Concerns in using multi-detector computed tomography for diagnosing pulmonary embolism in daily practice. A cross-sectional analysis using expert opinion as reference standard.

机构信息

Academic Medical Centre, Department of General Practice, Amsterdam, The Netherlands.

出版信息

Thromb Res. 2013 Feb;131(2):145-9. doi: 10.1016/j.thromres.2012.11.027. Epub 2012 Dec 13.

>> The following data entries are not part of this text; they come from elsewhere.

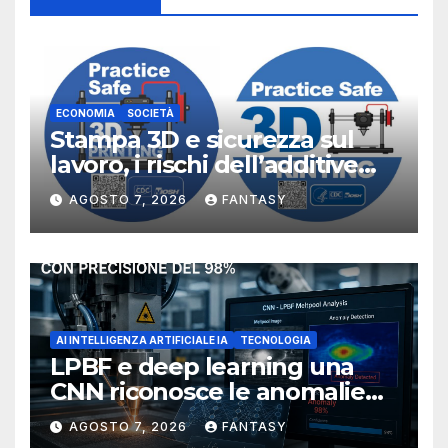
ECONOMIA
SOCIETÀ
Stampa 3D e sicurezza sul
lavoro, i rischi dell’additive
manufacturing secondo
AGOSTO 7, 2026
FANTASY
NIOSH
AI INTELLIGENZA ARTIFICIALE IA
TECNOLOGIA
LPBF e deep learning una
CNN riconosce le anomalie
del bagno di fusione
AGOSTO 7, 2026
FANTASY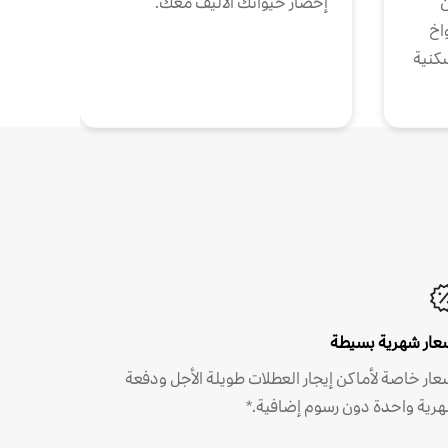
ن
إحضار حيوانك الأليف معك.
واخ
كنية
عار شهرية بسيطة
عار خاصة لأماكن إيجار العطلات طويلة الأجل ودفعة
رية واحدة دون رسوم إضافية.*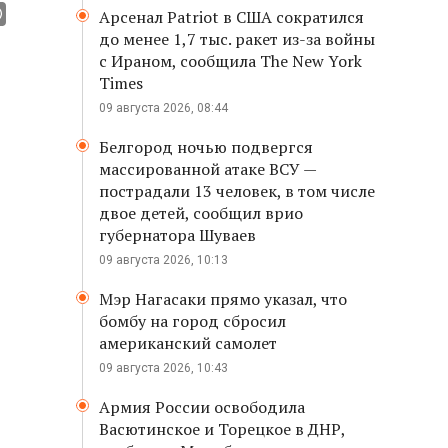
Арсенал Patriot в США сократился
до менее 1,7 тыс. ракет из-за войны
с Ираном, сообщила The New York
Times
09 августа 2026, 08:44
Белгород ночью подвергся
массированной атаке ВСУ —
пострадали 13 человек, в том числе
двое детей, сообщил врио
губернатора Шуваев
09 августа 2026, 10:13
Мэр Нагасаки прямо указал, что
бомбу на город сбросил
американский самолет
09 августа 2026, 10:43
Армия России освободила
Васютинское и Торецкое в ДНР,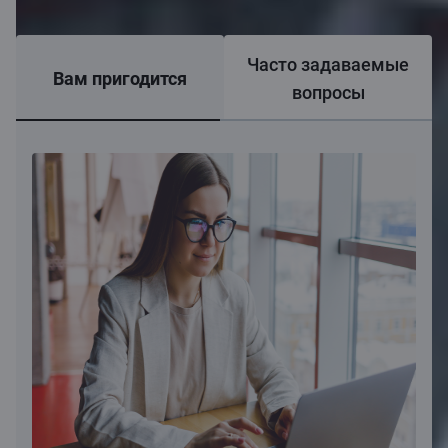
Часто задаваемые
Вам пригодится
вопросы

DOI:10.1016/j.thromres.2012.11.027
PMID:23245652
Abstract

INTRODUCTION

Multi-detector computed tomography (MDCT) is considered to be the reference standard in diagnosing pulmonary embolism (PE). However, two concerns remain. Firstly, with the introduction of MDCT the prevalence of (sub)segmental emboli increased but the clinical implications of these small clots are uncertain. Secondly, we are not well informed about the number of false-positive CT-scans due to the lack of a gold standard.

PATIENTS AND METHODS

We used data from a prospective primary care study including patients suspected of pulmonary embolism. CT-scan-reading by the local radiologist in daily care was retrospectively compared with expert reading as reference standard. Final diagnosis was categorized as central/lobar, segmental or subsegmental PE.

RESULTS

A total of 79 patients were included. In 3 of 30 patients (10%) diagnosed with PE by the local radiologist the experts refuted the diagnosis. In 7 of 49 patients (14%) not diagnosed with PE by the local radiologist the experts confirmed the presence of PE. The experts diagnosed 17 of 32 PE-patients (53%) with a central or lobar PE. All these 17 patients were also diagnosed with PE by the local radiologist. The experts diagnosed 15 patients with (sub)segmental PE. In 7 of these 15 patients (47%) the local radiologist refuted PE.

CONCLUSIONS

Accuracy of MDCT using the expert radiologist as reference standard is not optimal. On the one hand it shows 10% false-positives exposing patients to anticoagulant treatment unnecessarily. On the other hand small emboli seem to be missed although the clinical implications of this finding are not fully clear.

摘要

简介

多排螺旋计算机断层扫描(MDCT)被认为是诊断肺栓塞(PE)的标准。然而,目前仍存在两个问题。首先,随着 MDCT 的引入,(亚)节段性栓塞的发生率增加,但这些小血栓的临床意义尚不确定。其次,由于缺乏金标准,我们对由于 CT 扫描假阳性导致的数量了解甚少。

患者与方法

我们使用了一项前瞻性初级保健研究的数据,该研究纳入了疑似患有肺栓塞的患者。对当地放射科医生在日常护理中进行的 CT 扫描阅读与专家阅读进行了回顾性比较,后者作为参考标准。最终诊断分为中央/叶性、节段性或亚节段性 PE。

结果

共纳入 79 例患者。在 30 例被当地放射科医生诊断为 PE 的患者中,有 3 例(10%)被专家否定。在 49 例未被当地放射科医生诊断为 PE 的患者中,有 7 例(14%)被专家确诊为 PE。专家诊断出 17 例中央或叶性 PE 患者(53%)。所有这些患者也被当地放射科医生诊断为 PE。专家诊断出 15 例(亚)节段性 PE 患者。在这 15 例患者中,有 7 例(47%)被当地放射科医生否定了 PE 的诊断。

结论

以专家放射科医生为参考标准的 MDCT 准确性并不理想。一方面,它显示出 10%的假阳性,使患者不必要地接受抗凝治疗。另一方面,尽管这一发现的临床意义尚不完全清楚,但似乎错过了小的栓塞。